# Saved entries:
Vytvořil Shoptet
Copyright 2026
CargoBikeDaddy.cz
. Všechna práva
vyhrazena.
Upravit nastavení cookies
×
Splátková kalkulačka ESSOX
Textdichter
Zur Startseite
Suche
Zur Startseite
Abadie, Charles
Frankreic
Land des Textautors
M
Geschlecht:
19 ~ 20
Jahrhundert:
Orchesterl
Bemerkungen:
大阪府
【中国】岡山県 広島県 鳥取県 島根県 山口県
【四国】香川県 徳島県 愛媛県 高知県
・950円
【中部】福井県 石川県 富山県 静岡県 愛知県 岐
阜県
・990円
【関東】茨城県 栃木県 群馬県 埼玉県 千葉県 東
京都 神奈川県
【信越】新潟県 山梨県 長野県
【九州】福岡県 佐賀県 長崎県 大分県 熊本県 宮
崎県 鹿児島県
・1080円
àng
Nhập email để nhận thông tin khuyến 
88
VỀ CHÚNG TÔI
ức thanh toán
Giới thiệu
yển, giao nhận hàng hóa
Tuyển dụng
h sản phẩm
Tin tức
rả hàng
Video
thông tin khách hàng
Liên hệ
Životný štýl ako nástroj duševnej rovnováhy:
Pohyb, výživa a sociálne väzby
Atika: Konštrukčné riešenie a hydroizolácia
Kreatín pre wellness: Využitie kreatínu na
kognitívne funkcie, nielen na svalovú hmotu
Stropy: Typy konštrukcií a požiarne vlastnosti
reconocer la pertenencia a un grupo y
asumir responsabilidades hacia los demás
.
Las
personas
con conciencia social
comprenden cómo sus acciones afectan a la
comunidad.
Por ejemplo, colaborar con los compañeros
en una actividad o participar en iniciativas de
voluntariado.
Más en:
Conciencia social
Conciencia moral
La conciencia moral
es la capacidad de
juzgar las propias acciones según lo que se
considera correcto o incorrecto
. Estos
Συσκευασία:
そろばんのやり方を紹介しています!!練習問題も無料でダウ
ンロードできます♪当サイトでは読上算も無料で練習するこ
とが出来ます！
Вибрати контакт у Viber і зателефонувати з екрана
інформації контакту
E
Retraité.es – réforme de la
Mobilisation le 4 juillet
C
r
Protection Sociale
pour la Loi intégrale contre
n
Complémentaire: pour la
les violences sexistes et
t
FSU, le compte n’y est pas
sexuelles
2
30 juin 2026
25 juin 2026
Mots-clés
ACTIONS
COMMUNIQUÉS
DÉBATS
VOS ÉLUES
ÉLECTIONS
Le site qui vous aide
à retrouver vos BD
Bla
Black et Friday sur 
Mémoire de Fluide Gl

# About this exercise:
An exact copy of every entry is what's needed, so retype them all.

# Expected output:
Vytvořil Shoptet
Copyright 2026
CargoBikeDaddy.cz
. Všechna práva
vyhrazena.
Upravit nastavení cookies
×
Splátková kalkulačka ESSOX
Textdichter
Zur Startseite
Suche
Zur Startseite
Abadie, Charles
Frankreic
Land des Textautors
M
Geschlecht:
19 ~ 20
Jahrhundert:
Orchesterl
Bemerkungen:
大阪府
【中国】岡山県 広島県 鳥取県 島根県 山口県
【四国】香川県 徳島県 愛媛県 高知県
・950円
【中部】福井県 石川県 富山県 静岡県 愛知県 岐
阜県
・990円
【関東】茨城県 栃木県 群馬県 埼玉県 千葉県 東
京都 神奈川県
【信越】新潟県 山梨県 長野県
【九州】福岡県 佐賀県 長崎県 大分県 熊本県 宮
崎県 鹿児島県
・1080円
àng
Nhập email để nhận thông tin khuyến 
88
VỀ CHÚNG TÔI
ức thanh toán
Giới thiệu
yển, giao nhận hàng hóa
Tuyển dụng
h sản phẩm
Tin tức
rả hàng
Video
thông tin khách hàng
Liên hệ
Životný štýl ako nástroj duševnej rovnováhy:
Pohyb, výživa a sociálne väzby
Atika: Konštrukčné riešenie a hydroizolácia
Kreatín pre wellness: Využitie kreatínu na
kognitívne funkcie, nielen na svalovú hmotu
Stropy: Typy konštrukcií a požiarne vlastnosti
reconocer la pertenencia a un grupo y
asumir responsabilidades hacia los demás
.
Las
personas
con conciencia social
comprenden cómo sus acciones afectan a la
comunidad.
Por ejemplo, colaborar con los compañeros
en una actividad o participar en iniciativas de
voluntariado.
Más en:
Conciencia social
Conciencia moral
La conciencia moral
es la capacidad de
juzgar las propias acciones según lo que se
considera correcto o incorrecto
. Estos
Συσκευασία:
そろばんのやり方を紹介しています!!練習問題も無料でダウ
ンロードできます♪当サイトでは読上算も無料で練習するこ
とが出来ます！
Вибрати контакт у Viber і зателефонувати з екрана
інформації контакту
E
Retraité.es – réforme de la
Mobilisation le 4 juillet
C
r
Protection Sociale
pour la Loi intégrale contre
n
Complémentaire: pour la
les violences sexistes et
t
FSU, le compte n’y est pas
sexuelles
2
30 juin 2026
25 juin 2026
Mots-clés
ACTIONS
COMMUNIQUÉS
DÉBATS
VOS ÉLUES
ÉLECTIONS
Le site qui vous aide
à retrouver vos BD
Bla
Black et Friday sur 
Mémoire de Fluide Gl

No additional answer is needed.